Société Générale issued a $112 million corporate bond last week using smart contracts on the Ethereum Blockchain - a public, not a private, permissioned Blockchain.

This was a surprise as many institutions thought that it would be better, from a regulatory standpoint, not to use a public Blockchain, but a private one. If you were to buy $100 of Société Générale’s bond which it has just issued, you could be due a coupon/income of $2 every six months. However, the cost to receive this income could be greater than the actual payment due. This is because the cost to receive your coupon could be as high as $40, since the cost of processing the income payment on the Ethereum Blockchain maybe this much.

Therefore organisations believe that a private Blockchain, where potentially the price of transactions can be controlled, is a more suitable Blockchain.

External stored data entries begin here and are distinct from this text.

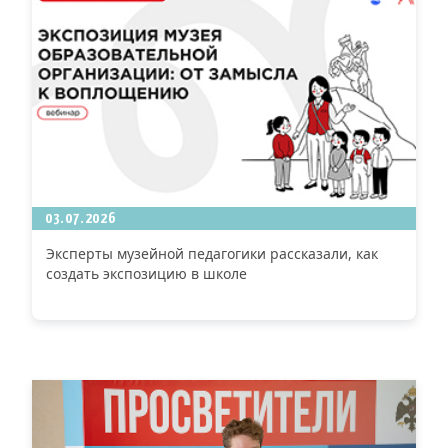
03.07.2026
Эксперты музейной педагогики рассказали, как
создать экспозицию в школе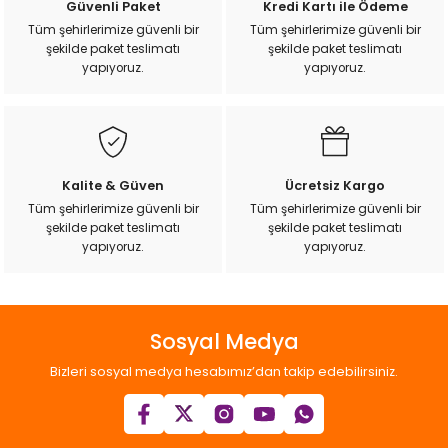
Güvenli Paket
Kredi Kartı ile Ödeme
k Yemleme
Ürün açıklamasında eksik bilgiler bulunuyor.
Tüm şehirlerimize güvenli bir
Tüm şehirlerimize güvenli bir
şekilde paket teslimatı
şekilde paket teslimatı
Ürün bilgilerinde hatalar bulunuyor.
yapıyoruz.
yapıyoruz.
Ürün fiyatı diğer sitelerden daha pahalı.
Bu ürüne benzer farklı alternatifler olmalı.
zları
ri
Kalite & Güven
Ücretsiz Kargo
Filtre
Tüm şehirlerimize güvenli bir
Tüm şehirlerimize güvenli bir
şekilde paket teslimatı
şekilde paket teslimatı
Gönder
yapıyoruz.
yapıyoruz.
r
Sosyal Medya
Bizleri sosyal medya hesabımız’dan takip edebilirsiniz.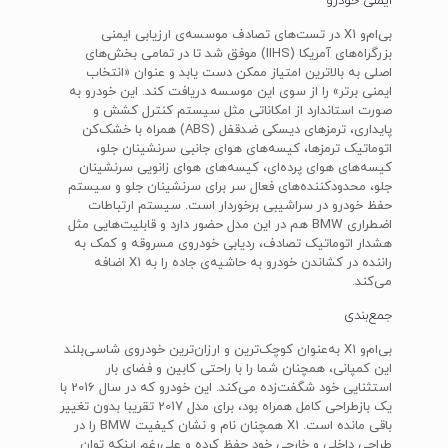
ایمنی خودرو
بی‌ام‌و X1 در تست‌های تصادف موسسه‌ی ارزیابی ایمنی
بزرگراه‌های آمریکا (IIHS) موفق شد تا در تمامی بخش‌های
اصلی به بالاترین امتیاز ممکن دست یابد و عنوان «انتخاب
ایمنی برتر» را از سوی این موسسه دریافت کند. این خودرو به
صورت استاندارد از امکاناتی مثل سیستم کنترل کشش و
پایداری، ترمز‌های دیسکی ضدقفل (ABS) همراه با خشک‌کن
اتوماتیک ترمزها، کیسه‌های هوای جانبی سرنشینان جلو،
کیسه‌های هوای پرده‌ای، کیسه‌های هوای زانویی سرنشینان
جلو، محدودکننده‌های فعال سر برای سرنشینان جلو و سیستم
حفظ خودرو در سراشیبی برخوردار است. سیستم ارتباطات
اضطراری BMW هم در این مدل حضور دارد و قابلیت‌هایی مثل
هشدار اتوماتیک تصادف، ردیابی خودروی مسروقه و کمک به
راننده در کشاندن خودرو به حاشیه‌ی جاده را به X1 اضافه
می‌کند.
جمع‌بندی
بی‌ام‌و X1 به‌عنوان کوچک‌ترین و ارزان‌ترین خودروی شاسی‌بلند
این کمپانی، همچنان شما را با راحتی کابین و فضای بار
استثنایی خود شگفت‌زده می‌کند. این خودرو که در سال 2016 با
یک بازطراحی کامل همراه بود، برای مدل 2017 تقریبا بدون تغییر
باقی مانده است. X1 همچنان نام و نشان کیفیت BMW را در
طراحی داخلی و خارجی خود حفظ کرده و علی‌رغم اینکه توان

Société Générale now joins companies like BVVA, Commonwealth Bank of Australia and Nivaura, all who have issued bonds using Blockchain technology. There has been a lot of attention given to how Security Token Offerings (STOs), are going to enable equities to be traded 24/7, and enable companies to raise capital. However, the bond market is $40 Trillion while the equity market is $30 Trillion in size, so there are huge opportunities for more banks to start issuing bonds using Blockchain technology. If it is proven, it is indeed more efficient, prone to fewer errors and from a compliance standpoint, better, and cheaper for organisation to issue bonds using Blockchains. We could see the whole bond market being shaken to its core!

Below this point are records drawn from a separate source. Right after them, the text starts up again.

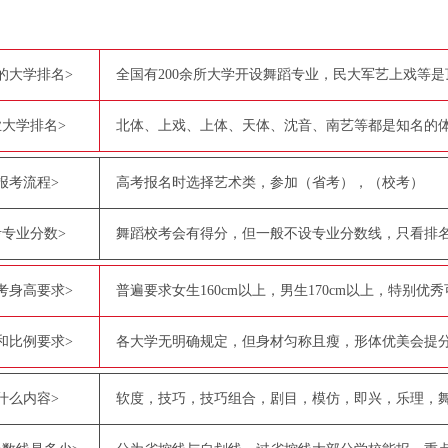
的大学排名>
全国有200余所大学开设舞蹈专业，民大军艺上戏等是
大学排名>
北体、上戏、上体、天体、沈音、南艺等都是知名的
报考流程>
高考报名时选择艺术类，参加（省考），（校考）
专业分数>
舞蹈校考会有得分，但一般不设专业分数线，只看排
考身高要求>
普遍要求女生160cm以上，男生170cm以上，特别优
和比例要求>
各大学无明确规定，但身材匀称且瘦，形体优美会提
什么内容>
软度，技巧，技巧组合，剧目，模仿，即兴，乐理，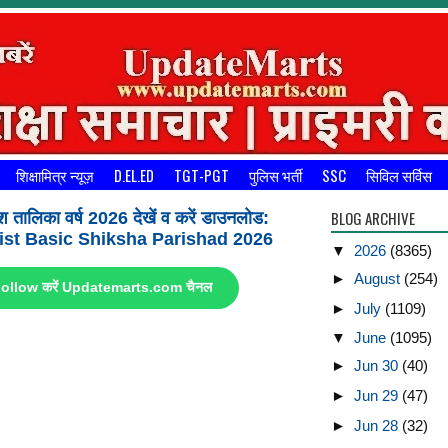
शिक्षामित्र न्यूज़
D.EL.ED
TGT-PGT
पुलिस भर्ती
SSC
सिविल सर्विस
BLOG ARCHIVE
श तालिका वर्ष 2026 देखें व करें डाउनलोड:
st Basic Shiksha Parishad 2026
▼
2026
(8365)
►
August
(254)
ए Follow करें Updatemarts.com चैनल
►
July
(1109)
▼
June
(1095)
►
Jun 30
(40)
►
Jun 29
(47)
►
Jun 28
(32)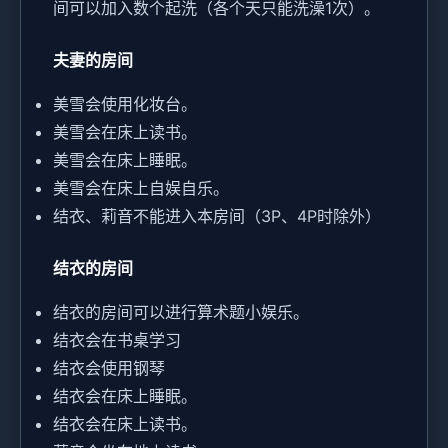
间可以加入数个起洗（各个天只能洗澡1次）。
夫妻的房间
美雪会使用化妆台。
美雪会在床上读书。
美雪会在床上睡眠。
美雪会在床上自娱自乐。
结衣、莉音不能进入本房间（3P、4P时除外）
结衣的房间
结衣的房间可以进行算术题小娱乐。
结衣会在书桌学习
结衣会使用钢琴
结衣会在床上睡眠。
结衣会在床上读书。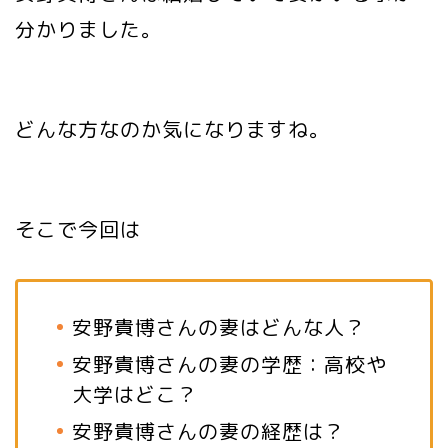
分かりました。
どんな方なのか気になりますね。
そこで今回は
安野貴博さんの妻はどんな人？
安野貴博さんの妻の学歴：高校や
大学はどこ？
安野貴博さんの妻の経歴は？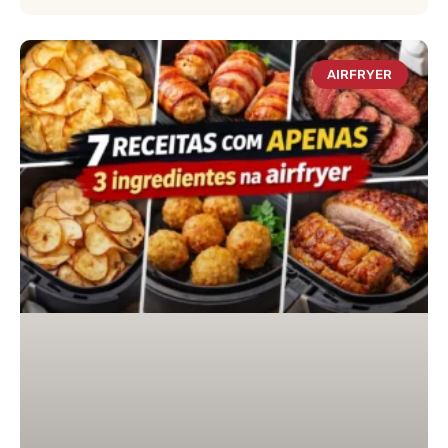
AIRFRYER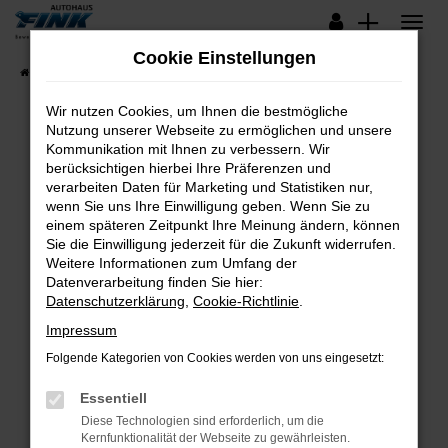
Zum
Hauptinhalt
Cookie Einstellungen
springen
Startseite
Fahrzeugangebote
Lagerfahrzeuge
Wir nutzen Cookies, um Ihnen die bestmögliche
Nutzung unserer Webseite zu ermöglichen und unsere
Kommunikation mit Ihnen zu verbessern. Wir
Fehler: Network Error
berücksichtigen hierbei Ihre Präferenzen und
verarbeiten Daten für Marketing und Statistiken nur,
Beim Laden ist ein Fehler aufgetreten.
wenn Sie uns Ihre Einwilligung geben. Wenn Sie zu
Hier sind ein paar Tipps, die dir helfen können:
einem späteren Zeitpunkt Ihre Meinung ändern, können
Sie die Einwilligung jederzeit für die Zukunft widerrufen.
Überprüfe deine Firewall und deine
Weitere Informationen zum Umfang der
Internetverbindung.
Datenverarbeitung finden Sie hier:
Datenschutzerklärung
,
Cookie-Richtlinie
.
Laden andere Webseiten, zum Beispiel deine
Suchmaschine?
Impressum
Prüfe deine Browsererweiterungen.
Folgende Kategorien von Cookies werden von uns eingesetzt:
Manche Erweiterungen, wie Werbeblocker,
Essentiell
können das Laden bestimmter Seiten
verhindern. Funktioniert die Seite in einem
Diese Technologien sind erforderlich, um die
Kernfunktionalität der Webseite zu gewährleisten.
anderen Browser oder in einem privaten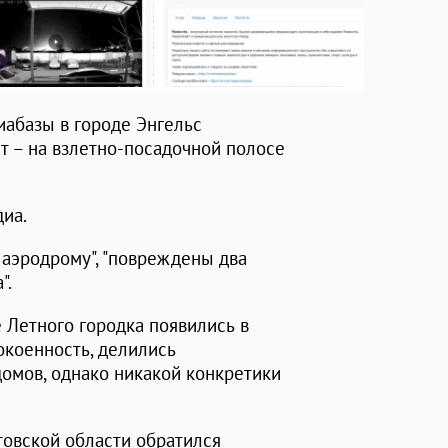
иабазы в городе Энгельс
т – на взлетно-посадочной полосе
иа.
 аэродрому", "повреждены два
".
 Летного городка появились в
окоенность, делились
омов, однако никакой конкретики
товской области обратился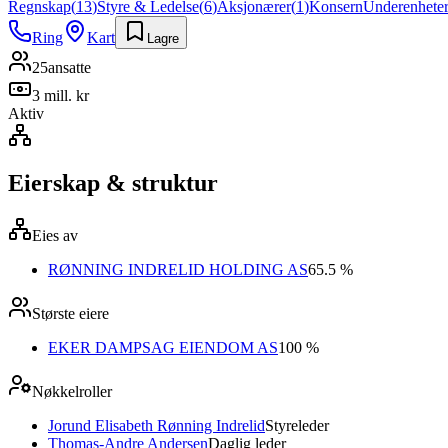
Regnskap
(
13
)
Styre & Ledelse
(
6
)
Aksjonærer
(
1
)
Konsern
Underenhete
Ring
Kart
Lagre
25
ansatte
3 mill. kr
Aktiv
Eierskap & struktur
Eies av
RØNNING INDRELID HOLDING AS
65.5 %
Største eiere
EKER DAMPSAG EIENDOM AS
100 %
Nøkkelroller
Jorund Elisabeth Rønning Indrelid
Styreleder
Thomas-Andre Andersen
Daglig leder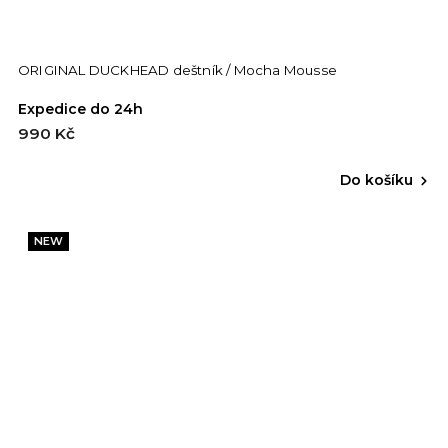
ORIGINAL DUCKHEAD deštník / Mocha Mousse
Expedice do 24h
990 Kč
Do košíku
NEW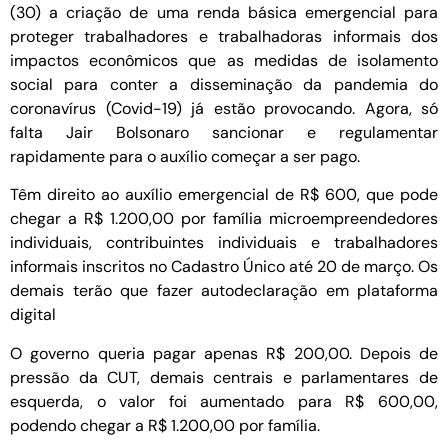
(30) a criação de uma renda básica emergencial para
proteger trabalhadores e trabalhadoras informais dos
impactos econômicos que as medidas de isolamento
social para conter a disseminação da pandemia do
coronavírus (Covid-19) já estão provocando. Agora, só
falta Jair Bolsonaro sancionar e regulamentar
rapidamente para o auxílio começar a ser pago.
Têm direito ao auxílio emergencial de R$ 600, que pode
chegar a R$ 1.200,00 por família microempreendedores
individuais, contribuintes individuais e trabalhadores
informais inscritos no Cadastro Único até 20 de março. Os
demais terão que fazer autodeclaração em plataforma
digital
O governo queria pagar apenas R$ 200,00. Depois de
pressão da CUT, demais centrais e parlamentares de
esquerda, o valor foi aumentado para R$ 600,00,
podendo chegar a R$ 1.200,00 por família.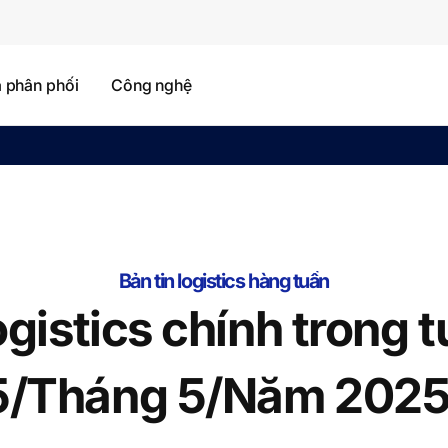
à phân phối
Công nghệ
Bản tin logistics hàng tuần
ogistics chính trong 
5/Tháng 5/Năm 2025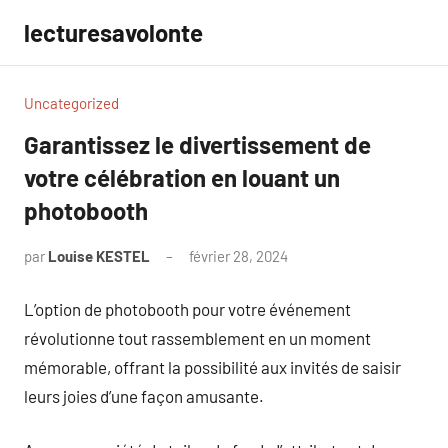
Aller
lecturesavolonte
au
contenu
Uncategorized
Garantissez le divertissement de
votre célébration en louant un
photobooth
par
Louise KESTEL
février 28, 2024
Aucun
commentaire
L’option de photobooth pour votre événement
révolutionne tout rassemblement en un moment
mémorable, offrant la possibilité aux invités de saisir
leurs joies d’une façon amusante.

Although the European Banking Authority and Moody (the credit rating agency), have warned that if we saw the widespread adoption of institutions using one Blockchain, this could lead potentially to counterparty systematic risk. Moody has also said that using Blockchain technology could reduce the risk of errors and afford greater transparency, as all parties involved would be using just one set of records. If this is the case, then the biggest issuers of bonds are governments, so they have the most to gain. Since, if a bond issued on a Blockchain has a better credit rating like Moody is proposing, governments may be able to offer a lower rate of interest on the bonds they issue, thus generating potentially significant savings. If governments start issuing bonds on Blockchains this will also act as a powerful incentive for regulators in different jurisdictions to offer clearer guidance. This, in turn, could accelerate more organisations to use Blockchain technology when issuing bonds.